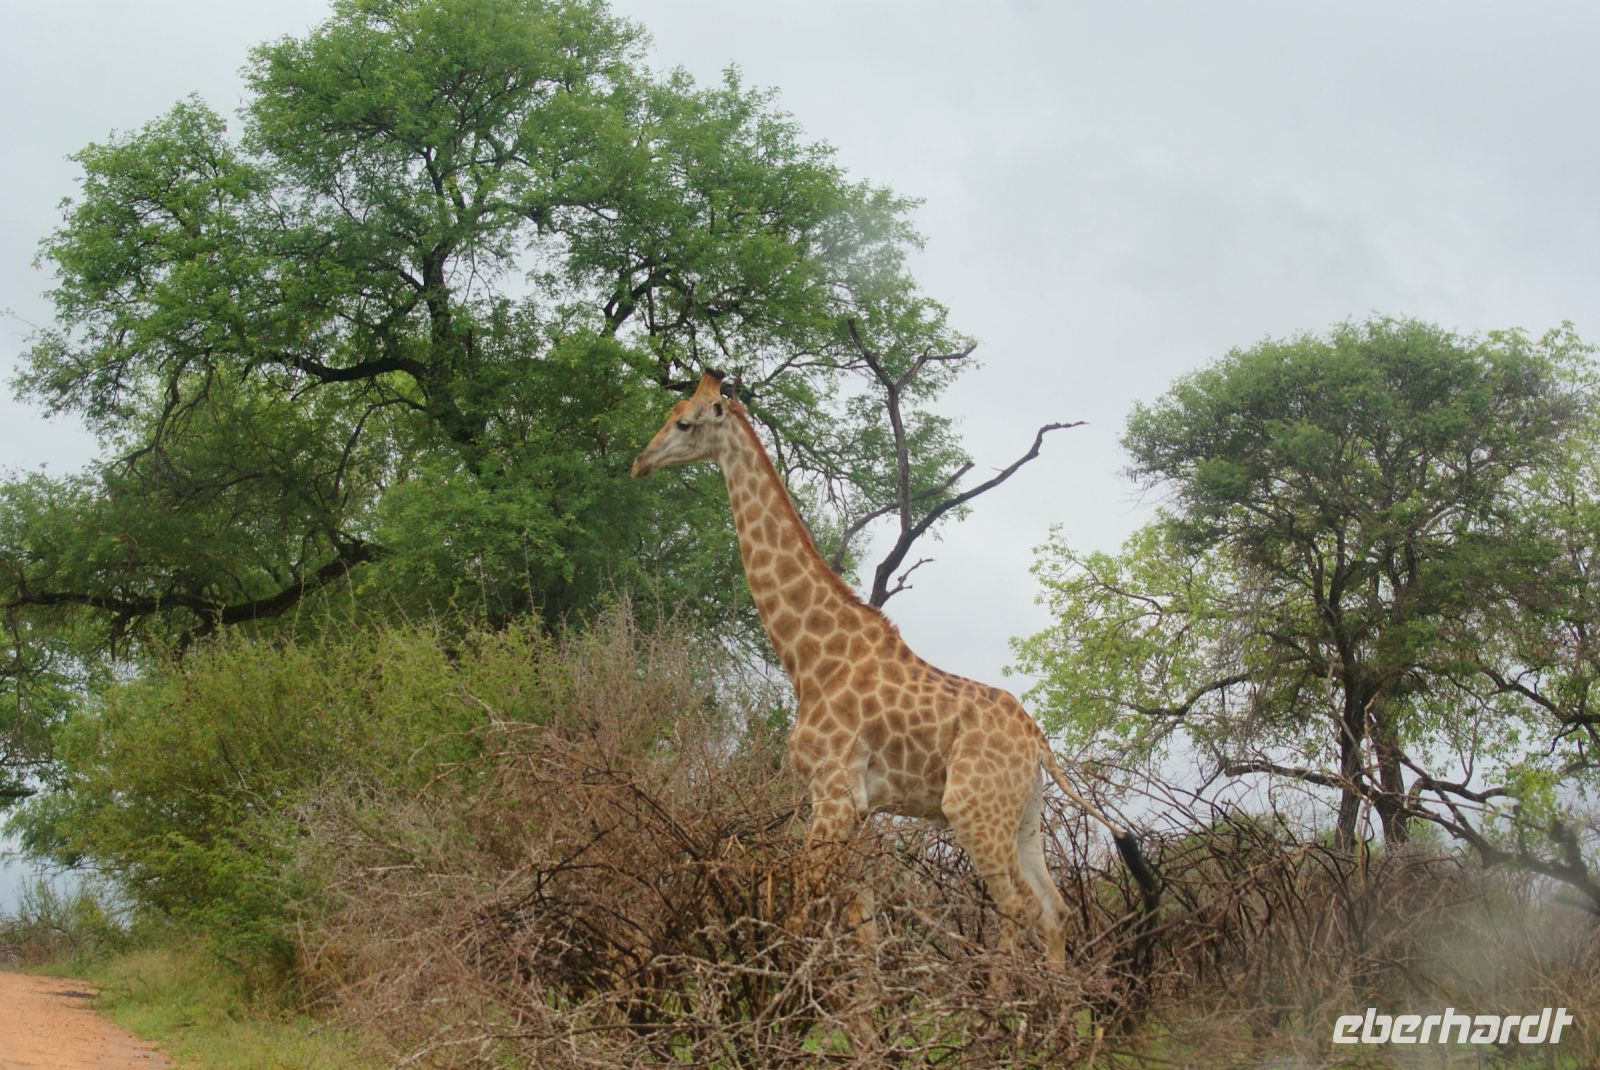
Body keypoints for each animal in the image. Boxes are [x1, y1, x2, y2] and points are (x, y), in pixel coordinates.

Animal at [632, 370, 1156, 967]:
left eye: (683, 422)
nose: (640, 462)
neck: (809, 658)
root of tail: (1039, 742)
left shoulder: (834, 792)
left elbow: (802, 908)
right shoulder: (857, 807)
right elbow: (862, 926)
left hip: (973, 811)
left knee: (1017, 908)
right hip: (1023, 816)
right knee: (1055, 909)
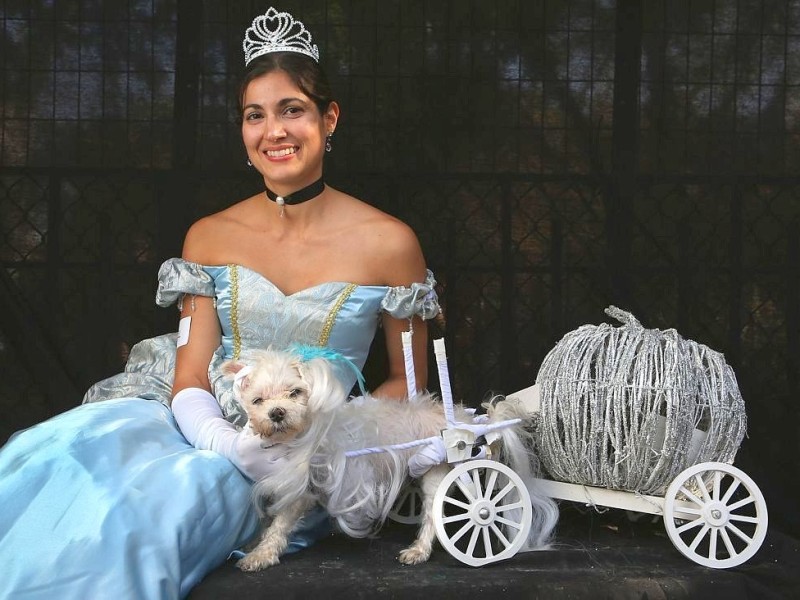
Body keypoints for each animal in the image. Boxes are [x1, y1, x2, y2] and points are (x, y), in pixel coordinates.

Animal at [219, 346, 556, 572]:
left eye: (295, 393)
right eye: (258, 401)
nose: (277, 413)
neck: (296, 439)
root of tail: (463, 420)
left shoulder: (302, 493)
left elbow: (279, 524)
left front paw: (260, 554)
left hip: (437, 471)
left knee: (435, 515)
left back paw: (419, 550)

Requirement — Taking the line that contains "right eye: (258, 401)" as the first, reproduce every line through the end of the entries exactly.

Answer to this task —
right eye: (258, 401)
nose: (277, 413)
neck: (296, 439)
root of tail: (463, 420)
left shoulder: (302, 493)
left elbow: (279, 524)
left front paw: (260, 554)
left hip: (437, 471)
left knee: (435, 515)
left back paw: (419, 550)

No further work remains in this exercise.